Padahal berbagai persoalan di utara Kalimantan, khususnya terkait ancaman kehilangan teritorial RI pada perbatasan Kaltim-Malaysia Timur itu telah disinggung Presiden Susilo Bambang Yudhoyono dalam pidato kenegaraan 15 Agustus 2008.

"Khusus pembangunan wilayah perbatasan, kita lakukan melalui pendekatan beberapa aspek, terutama aspek demarkasi dan delimitasi garis batas Negara, disamping melalui pendekatan pembangunan kesejahteraan, politik, hukum, dan keamanan. Prinsipnya adalah, wilayah perbatasan kita harus dianggap sebagai beranda depan Negara Kesatuan Republik Indonesia, dan bukannya halaman belakang negara kita," kata presiden dalam pidatonya.

Namun, janji Presiden Susilo Bambang Yudhoyono untuk membangun kawasan perbatasan setelah dua tahun ia menyampaikan pidatonya itu belum terbukti.

Jadi, jika pemerintah kembali lupa dalam mengantisipasi berbagai hal agar kasus TKI tidak terulang, seperti sikap "pemadam kebakaran" dalam menangani wilayah perbatasan, maka derita Sumiati dan TKW-TKW yang lain akan akan menjadi catatan sejarah tanpa makna.

Tampaknya, rakyat sangat mengharapkan agar pemerintah segera menuntaskan berbagai persoalan yang selama ini menjadi "masalah klasik TKI", menghentikan sikap sebagai "pemadam kebakaran" namun tampil sebagai pemerintah yang memiliki manajemen jelas dalam mengatasi masalah, serta mengantisipasinya atau meminimalisir kasus serupa terulang.

 "Momentum kasus menimpa Sumiati harusnya jadi titik untuk merubah sistem pengiriman TKW/TKI, memperkuat diplomasi luar negeri, serta menghilangkan kesan pemerintah hanya bisa berbicara tetapi tidak bisa bekerja," ujar Sarosa.

Tampaknya, pemerintah harus punya tekad kuat agar Sumiati jadi kasus terakhir TKW yang mendapat perlakuan sangat tidak manusiawi.  Selain masalah hak azasi manusia, maka pemerintah wajib menjalankan UUD 1945 seperti amanat Pasal 27 Ayat 2  UUD 1945, "Tiap-tiap warga negara berhak atas pekerjaan dan penghidupan yang layak bagi kemanusiaan".

Hal itu tertuang juga dalam Pasal 28D Ayat 1 & 2 "Setiap orang berhak atas pengakuan, jaminan, perlindungan, dan kepastian hukum yang adil serta perlakuan yang sama dihadapan hukum.
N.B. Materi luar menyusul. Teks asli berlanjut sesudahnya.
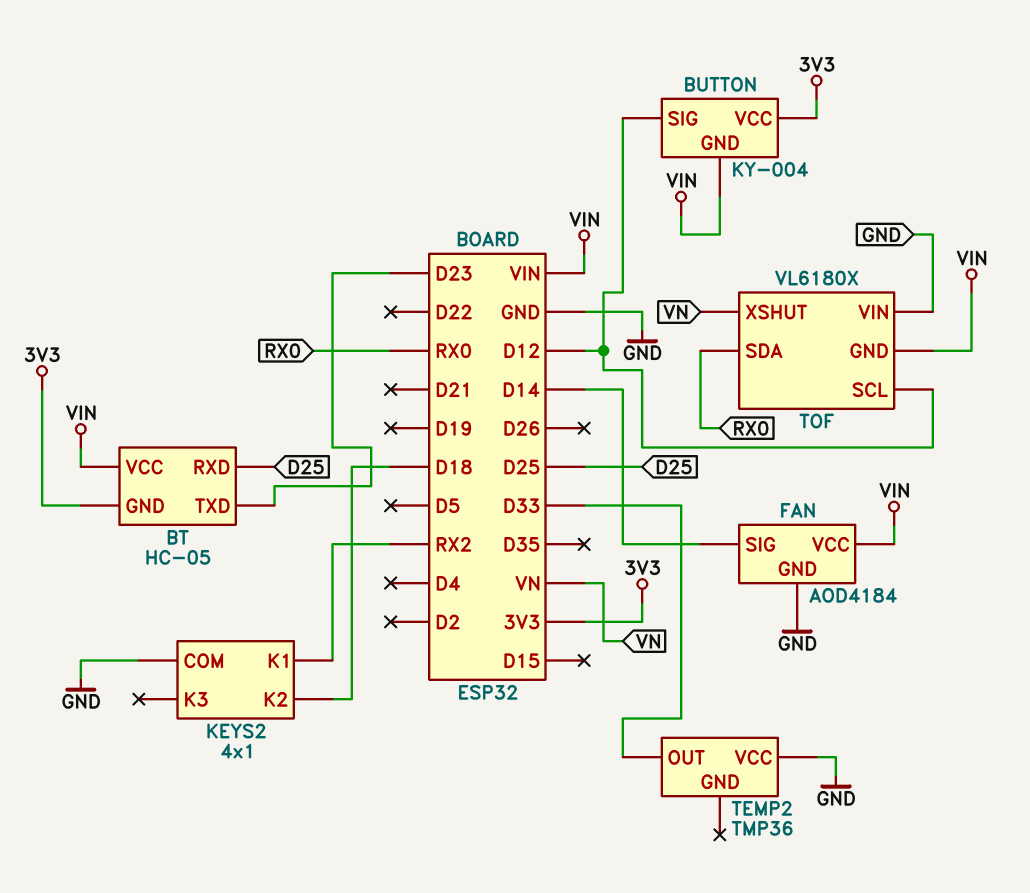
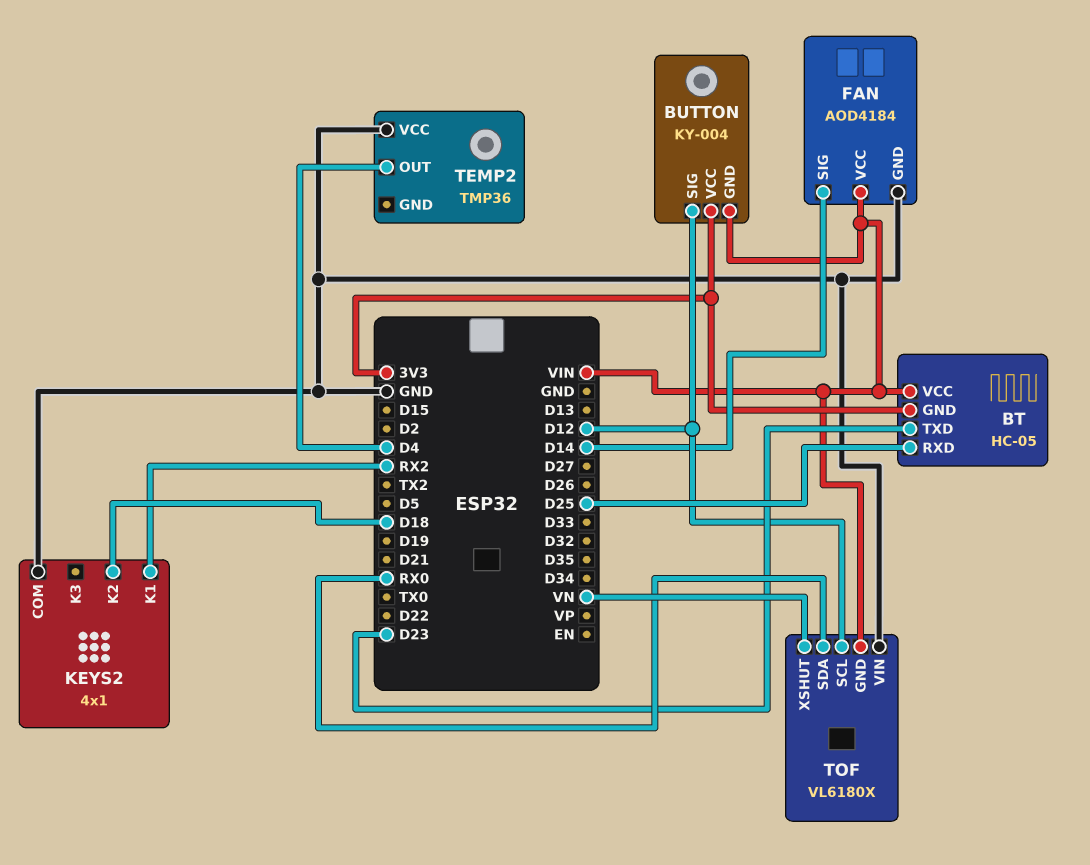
TEMP2 pin OUT: D33 -> D4

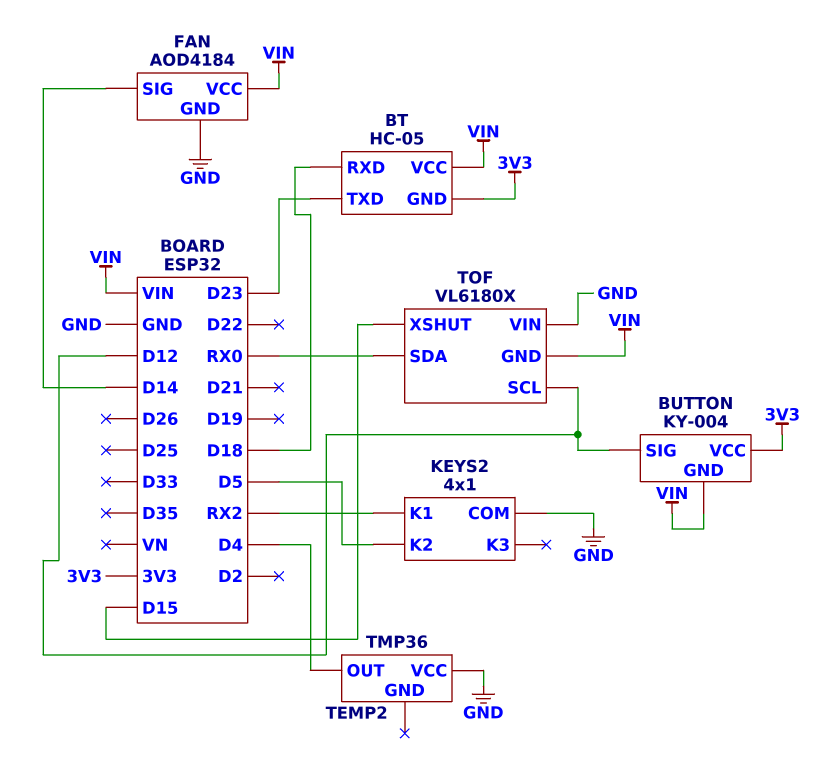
BT pin RXD: D25 -> D18
KEYS2 pin K2: D18 -> D5
TOF pin XSHUT: VN -> D15

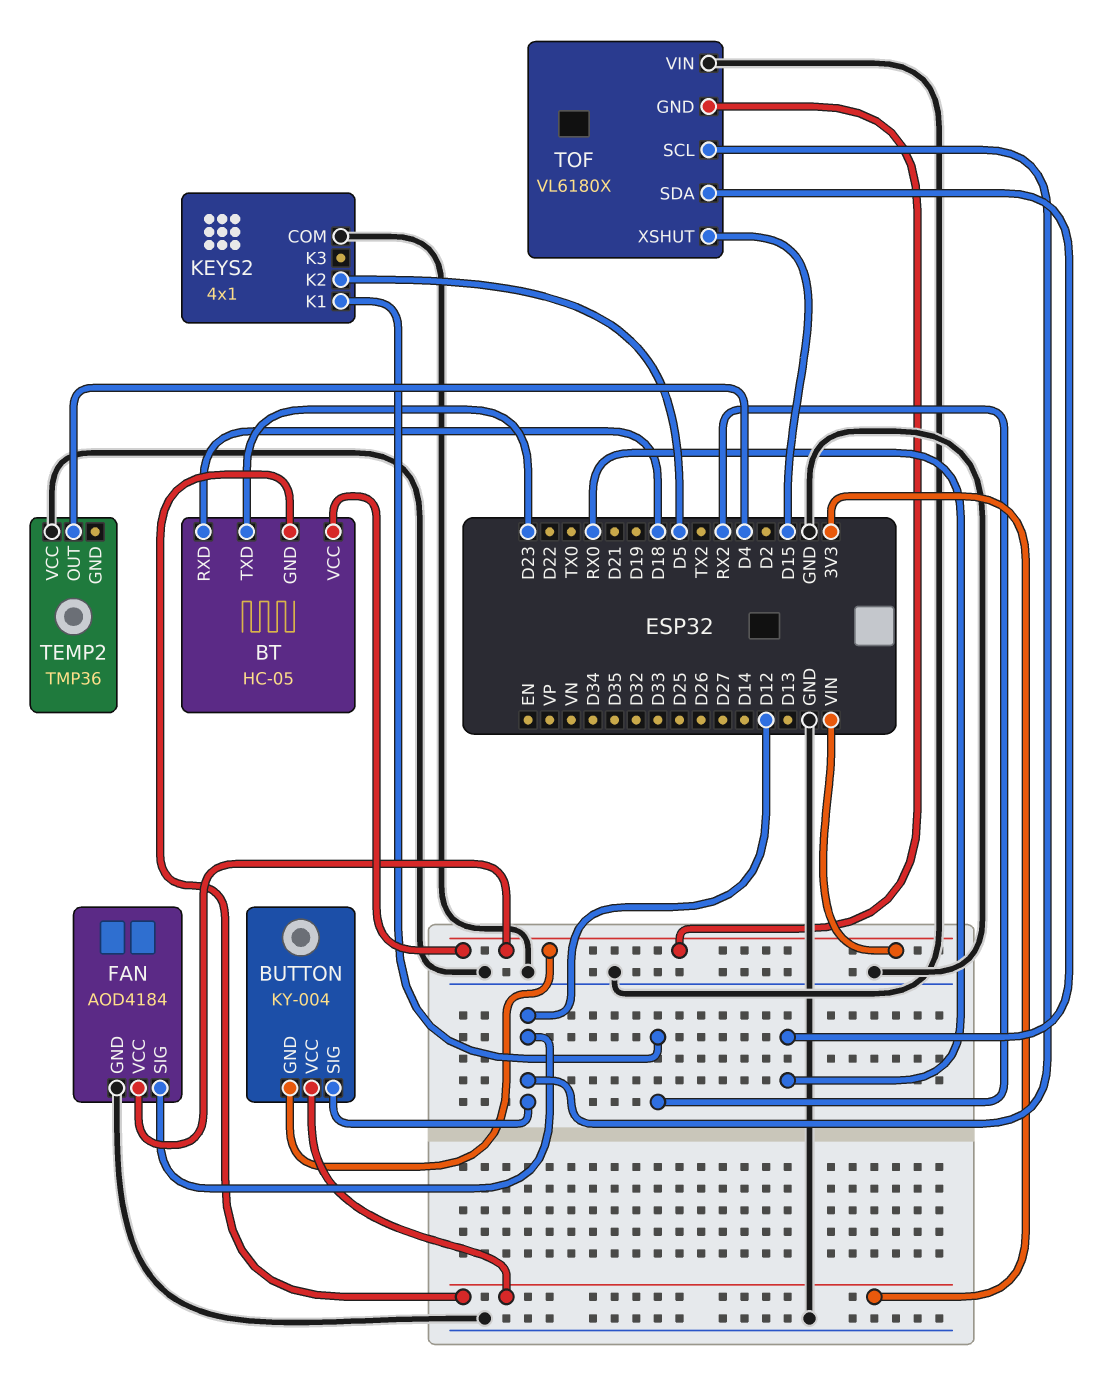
FAN pin SIG: D14 -> D12

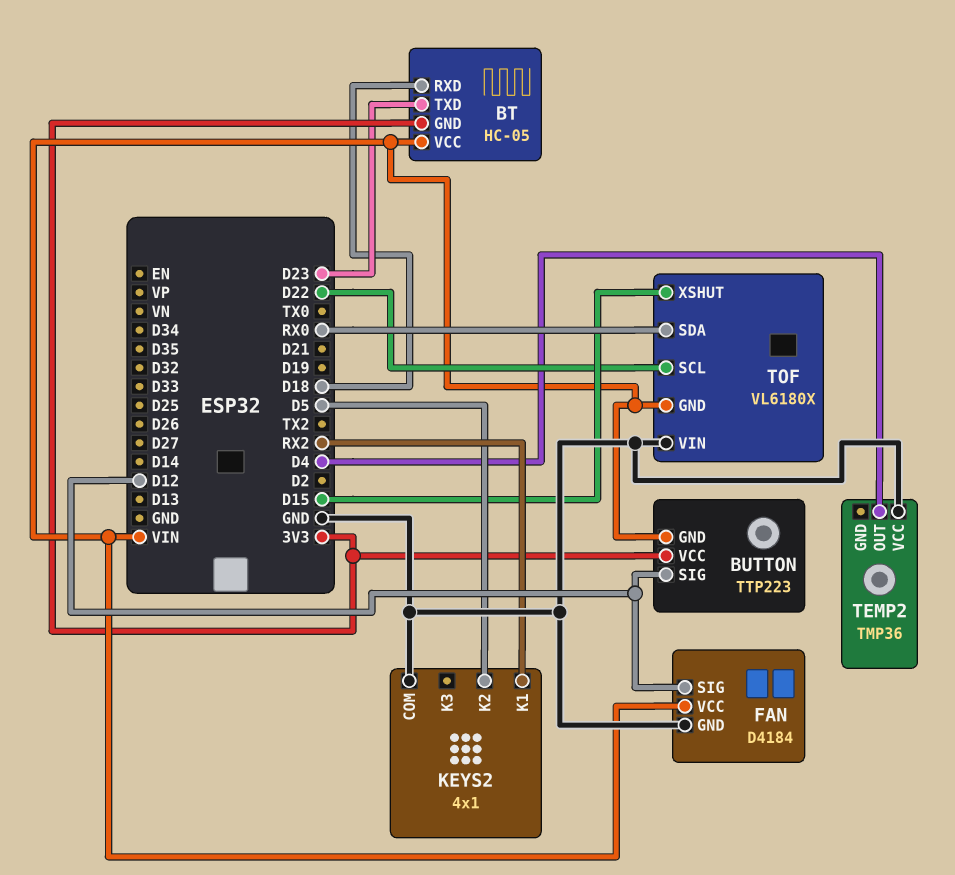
BUTTON: KY-004 -> TTP223
FAN: AOD4184 -> D4184
TOF pin SCL: D12 -> D22

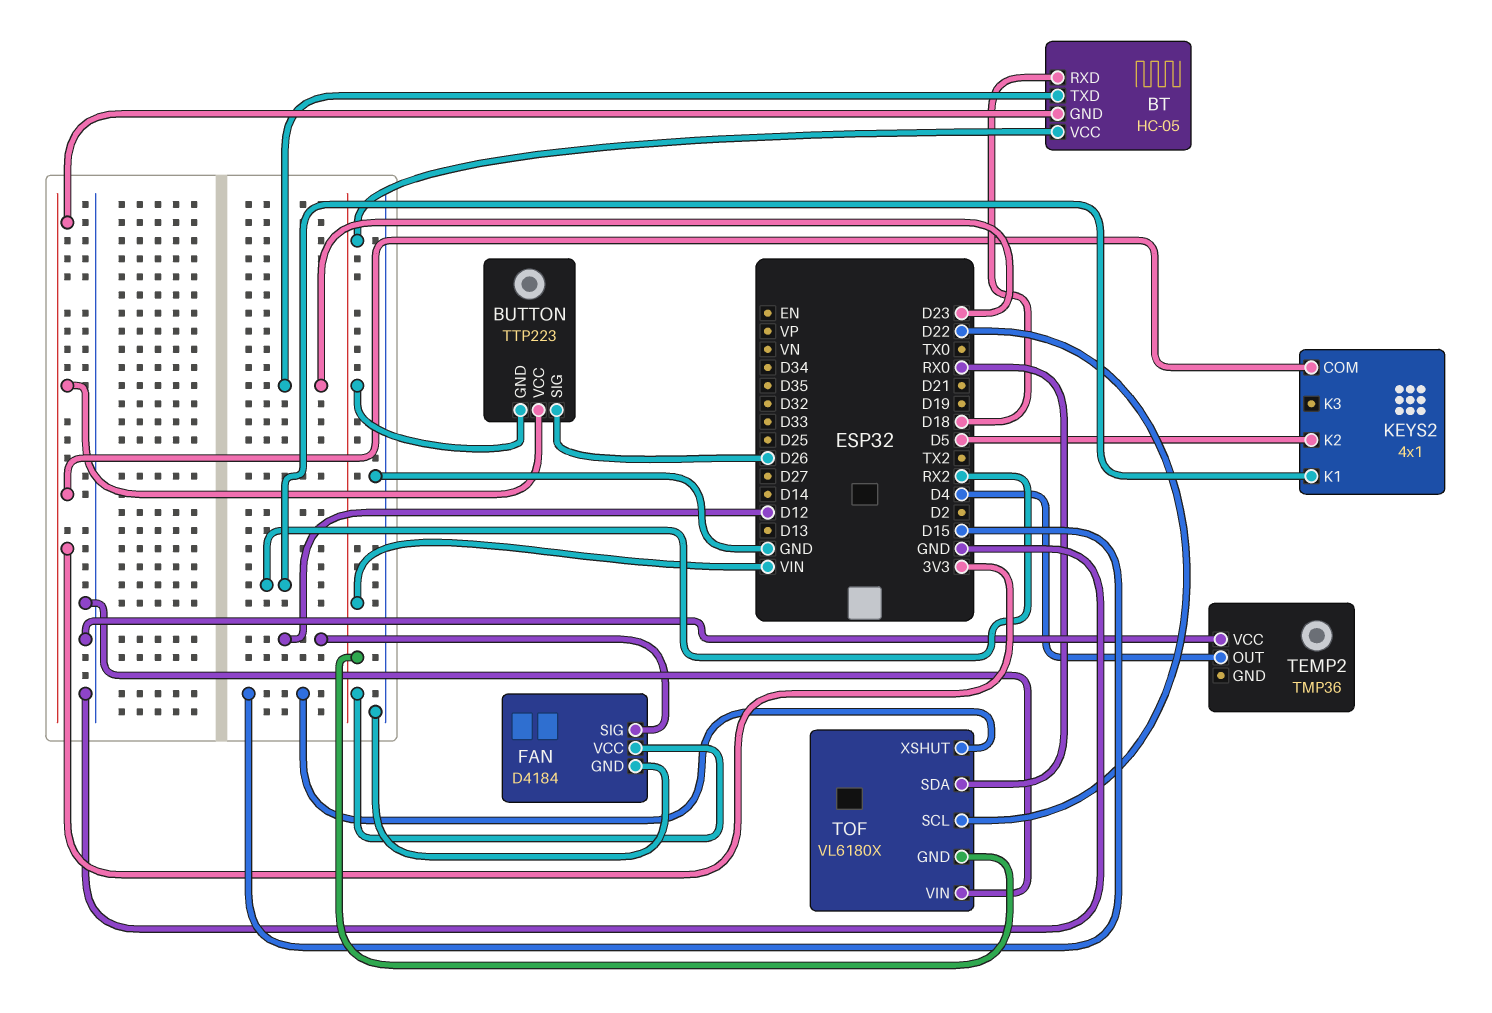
BUTTON pin SIG: D12 -> D26
KEYS2 pin COM: GND -> 3V3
Setiap orang berhak untuk bekerja serta mendapat imbalan dan perlakuan yang adil dan layak dalam hubungan kerja".

Pemerintah juga diamanatkan pada Pasal 28G Ayat 1 & 2, "Setiap orang berhak atas perlindungan diri pribadi, keluarga, kehormatan, martabat, dan harta benda yang dibawah kekuasaannya, serta berhak atas rasa aman dan perlindungan dari ancaman ketakutan untuk berbuat atau tidak berbuat sesuatu yang merupakan hak asasi. Setiap orang berhak untuk bebas dari penyiksaan dan perlakuan yang merendahkan derajat martabat manusia dan berhak memperoleh suaka politik dari negara lain".

Menyiksa satu TKW, sama saja menyiksa 230 juta rakyat Indonesia, menistakan satu TKW sama saja menistakan warga Indonesia dari Sabang Sampai Mauruke, dan memperkosa satu TKW sama saja memperkosa Ibu Pertiwi.  Sehingga,  meskipun hanya berprofesi sebagai pembantu namun tetap bagian dari bangsa Indonesia yang harus mendapat perlindungan dari Pemerintah RI.